[Stored data entries]
Segment Open

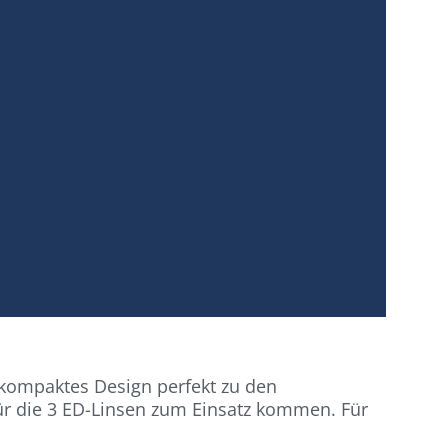
kompaktes Design perfekt zu den
für die 3 ED-Linsen zum Einsatz kommen. Für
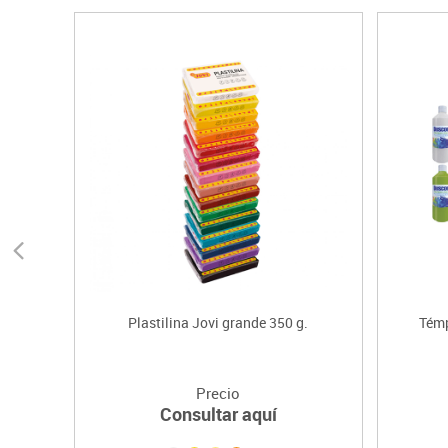
Plastilina Jovi grande 350 g.
Témp
Precio
Consultar aquí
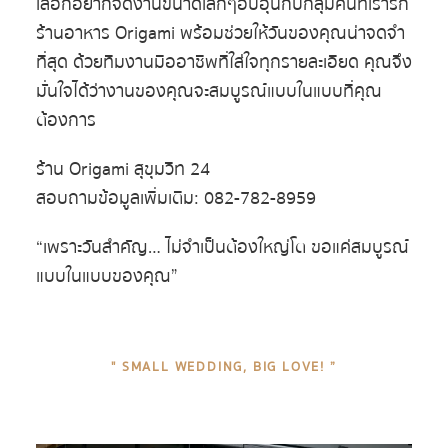
เลือกอยากจัดงานขนาดเล็กๆอบอุ่นกับกลุ่มคนที่เรารัก
ร้านอาหาร Origami พร้อมช่วยให้วันของคุณน่าจดจำ
ที่สุด ด้วยทีมงานมืออาชีพที่ใส่ใจทุกรายละเอียด คุณจึง
มั่นใจได้ว่างานของคุณจะสมบูรณ์แบบในแบบที่คุณ
ต้องการ
ร้าน Origami สุขุมวิท 24
สอบถามข้อมูลเพิ่มเติม:
082-782-8959
“เพราะวันสำคัญ… ไม่จำเป็นต้องใหญ่โต ขอแค่สมบูรณ์
แบบในแบบของคุณ”
" SMALL WEDDING, BIG LOVE! ”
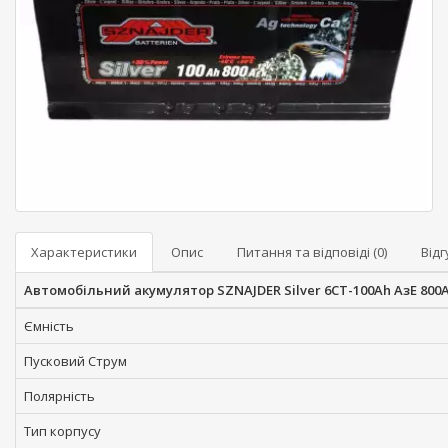
Характеристики
Опис
Питання та відповіді (0)
Відг
Автомобільний акумулятор SZNAJDER Silver 6СТ-100Ah АзЕ 800A
Ємність
Пусковий Струм
Полярність
Тип корпусу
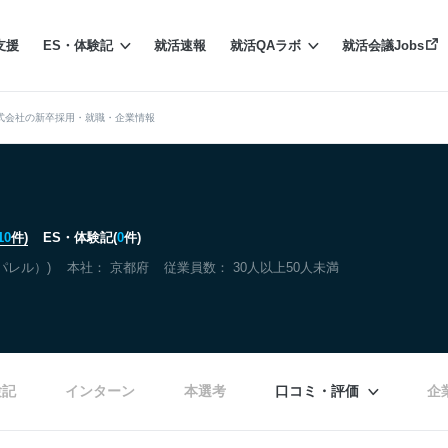
支援
ES・体験記
就活速報
就活QAラボ
就活会議Jobs
式会社の新卒採用・就職・企業情報
10
件)
ES・体験記(
0
件)
パレル）)
本社：
京都府
従業員数： 30人以上50人未満
験記
インターン
本選考
口コミ・評価
企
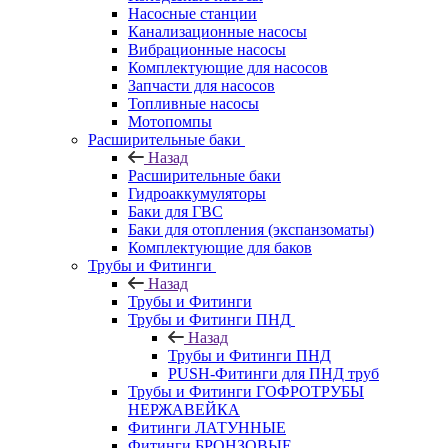
Насосные станции
Канализационные насосы
Вибрационные насосы
Комплектующие для насосов
Запчасти для насосов
Топливные насосы
Мотопомпы
Расширительные баки
Назад
Расширительные баки
Гидроаккумуляторы
Баки для ГВС
Баки для отопления (экспанзоматы)
Комплектующие для баков
Трубы и Фитинги
Назад
Трубы и Фитинги
Трубы и Фитинги ПНД
Назад
Трубы и Фитинги ПНД
PUSH-Фитинги для ПНД труб
Трубы и Фитинги ГОФРОТРУБЫ
НЕРЖАВЕЙКА
Фитинги ЛАТУННЫЕ
Фитинги БРОНЗОВЫЕ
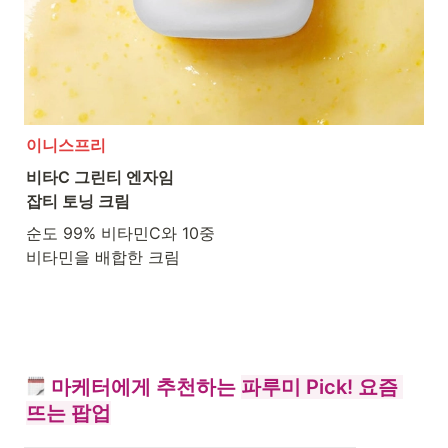
이니스프리
비타C 그린티 엔자임 

잡티 토닝 크림
순도 99% 비타민C와 10중 

비타민을 배합한 크림
 마케터에게 추천하는 
파루미 Pick! 요즘 
뜨는 팝업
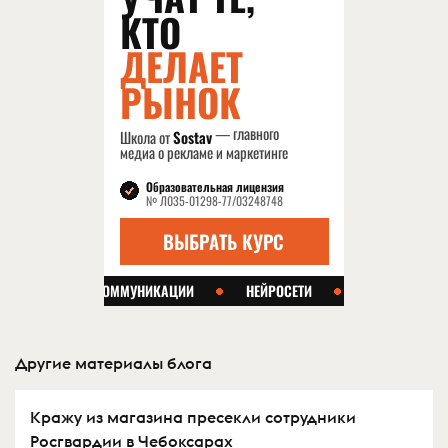
Другие материалы блога
Кражу из магазина пресекли сотрудники
Росгвардии в Чебоксарах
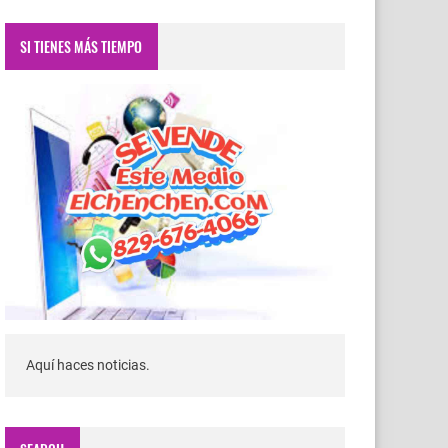
SI TIENES MÁS TIEMPO
Aquí haces noticias.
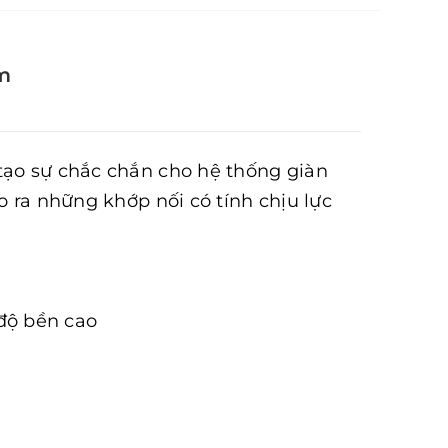
m
tạo sự chắc chắn cho hệ thống giàn
o ra những khớp nối có tính chịu lực
 độ bền cao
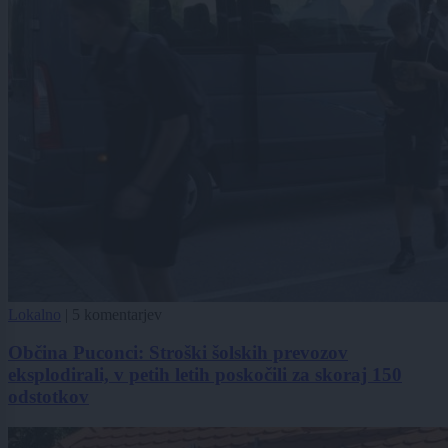
Lokalno
|
5 komentarjev
Občina Puconci: Stroški šolskih prevozov
eksplodirali, v petih letih poskočili za skoraj 150
odstotkov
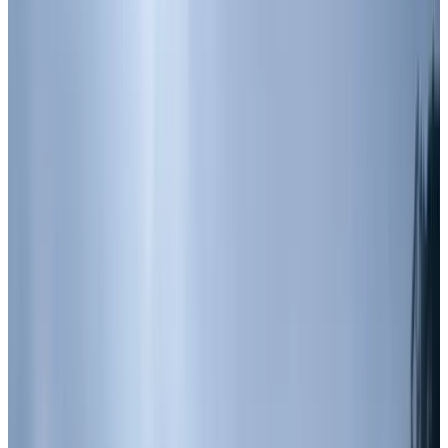
Все изделия бренда →
Delta Light MONOPOL
Monopol — это боллард, имеющий форму стройной балки,
возвышающейся от земли. Минималистичный дизайн,
простая функциональность — светильник создаёт очень
сфокусированный поток света через узкое отверстие спереди.
Доступен в 2 размерах, 2 цветах и идеален для создания игры
света на дорожках или подъездах. Монтаж на наружной
поверхности пола Артикулы семейства: 223 16 811 920, 223 16
811 930, 223 17 811 920, 223 17 811 930.
Арт.
:
DL-6CA4827C
Поставка
:
60–90 дней
Ссылка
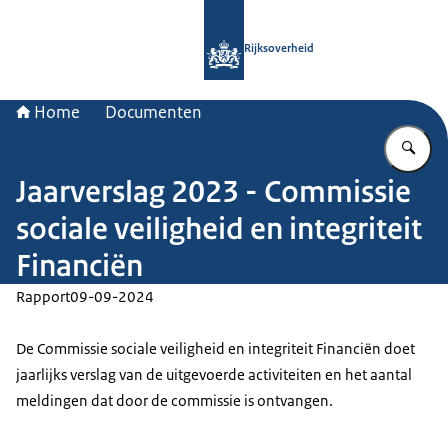
Naar de homepage van Rijksoverheid
Rijksoverheid
Home
Documenten
Vu
Jaarverslag 2023 - Commissie
sociale veiligheid en integriteit
Financiën
Rapport
09-09-2024
De Commissie sociale veiligheid en integriteit Financiën doet
jaarlijks verslag van de uitgevoerde activiteiten en het aantal
meldingen dat door de commissie is ontvangen.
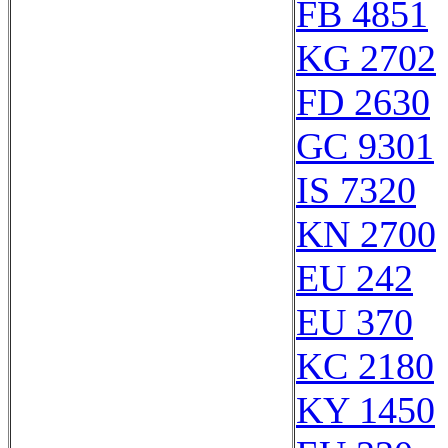
FB 4851
KG 2702
FD 2630
GC 9301
IS 7320
KN 2700
EU 242
EU 370
KC 2180
KY 1450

Segment Closed

Write out every line of the records above word for word, leaving out the picture markers.

* _Solution below_:
kompaktes Design perfekt zu den
für die 3 ED-Linsen zum Einsatz kommen. Für
Plastilina Jovi grande 350 g.
Témp
Precio
Consultar aquí
เลือกอยากจัดงานขนาดเล็กๆอบอุ่นกับกลุ่มคนที่เรารัก
ร้านอาหาร Origami พร้อมช่วยให้วันของคุณน่าจดจำ
ที่สุด ด้วยทีมงานมืออาชีพที่ใส่ใจทุกรายละเอียด คุณจึง
มั่นใจได้ว่างานของคุณจะสมบูรณ์แบบในแบบที่คุณ
ต้องการ
ร้าน Origami สุขุมวิท 24
สอบถามข้อมูลเพิ่มเติม:
082-782-8959
“เพราะวันสำคัญ… ไม่จำเป็นต้องใหญ่โต ขอแค่สมบูรณ์
แบบในแบบของคุณ”
" SMALL WEDDING, BIG LOVE! ”
Характеристики
Опис
Питання та відповіді (0)
Відг
Автомобільний акумулятор SZNAJDER Silver 6СТ-100Ah АзЕ 800A
Ємність
Пусковий Струм
Полярність
Тип корпусу
支援
ES・体験記
就活速報
就活QAラボ
就活会議Jobs
式会社の新卒採用・就職・企業情報
10
件)
ES・体験記(
0
件)
パレル）)
本社：
京都府
従業員数： 30人以上50人未満
験記
インターン
本選考
口コミ・評価
企
Насосные станции
Канализационные насосы
Вибрационные насосы
Комплектующие для насосов
Запчасти для насосов
Топливные насосы
Мотопомпы
Расширительные баки
Назад
Расширительные баки
Гидроаккумуляторы
Баки для ГВС
Баки для отопления (экспанзоматы)
Комплектующие для баков
Трубы и Фитинги
Назад
Трубы и Фитинги
Трубы и Фитинги ПНД
Назад
Трубы и Фитинги ПНД
PUSH-Фитинги для ПНД труб
Трубы и Фитинги ГОФРОТРУБЫ
НЕРЖАВЕЙКА
Фитинги ЛАТУННЫЕ
Фитинги БРОНЗОВЫЕ
이니스프리
비타C 그린티 엔자임 

잡티 토닝 크림
순도 99% 비타민C와 10중 

비타민을 배합한 크림
 마케터에게 추천하는 
파루미 Pick! 요즘 
뜨는 팝업
Другие материалы блога
Кражу из магазина пресекли сотрудники
Росгвардии в Чебоксарах
SI TIENES MÁS TIEMPO
Aquí haces noticias.
m
tạo sự chắc chắn cho hệ thống giàn
o ra những khớp nối có tính chịu lực
 độ bền cao
Lokalno
|
5 komentarjev
Občina Puconci: Stroški šolskih prevozov
eksplodirali, v petih letih poskočili za skoraj 150
odstotkov
Все изделия бренда →
Delta Light MONOPOL
Monopol — это боллард, имеющий форму стройной балки,
возвышающейся от земли. Минималистичный дизайн,
простая функциональность — светильник создаёт очень
сфокусированный поток света через узкое отверстие спереди.
Доступен в 2 размерах, 2 цветах и идеален для создания игры
света на дорожках или подъездах. Монтаж на наружной
поверхности пола Артикулы семейства: 223 16 811 920, 223 16
811 930, 223 17 811 920, 223 17 811 930.
Арт.
:
DL-6CA4827C
Поставка
:
60–90 дней
Ссылка
Naar de homepage van Rijksoverheid
Rijksoverheid
Home
Documenten
Vu
Jaarverslag 2023 - Commissie
sociale veiligheid en integriteit
Financiën
Rapport
09-09-2024
De Commissie sociale veiligheid en integriteit Financiën doet
jaarlijks verslag van de uitgevoerde activiteiten en het aantal
meldingen dat door de commissie is ontvangen.
FB 4851
KG 2702
FD 2630
GC 9301
IS 7320
KN 2700
EU 242
EU 370
KC 2180
KY 1450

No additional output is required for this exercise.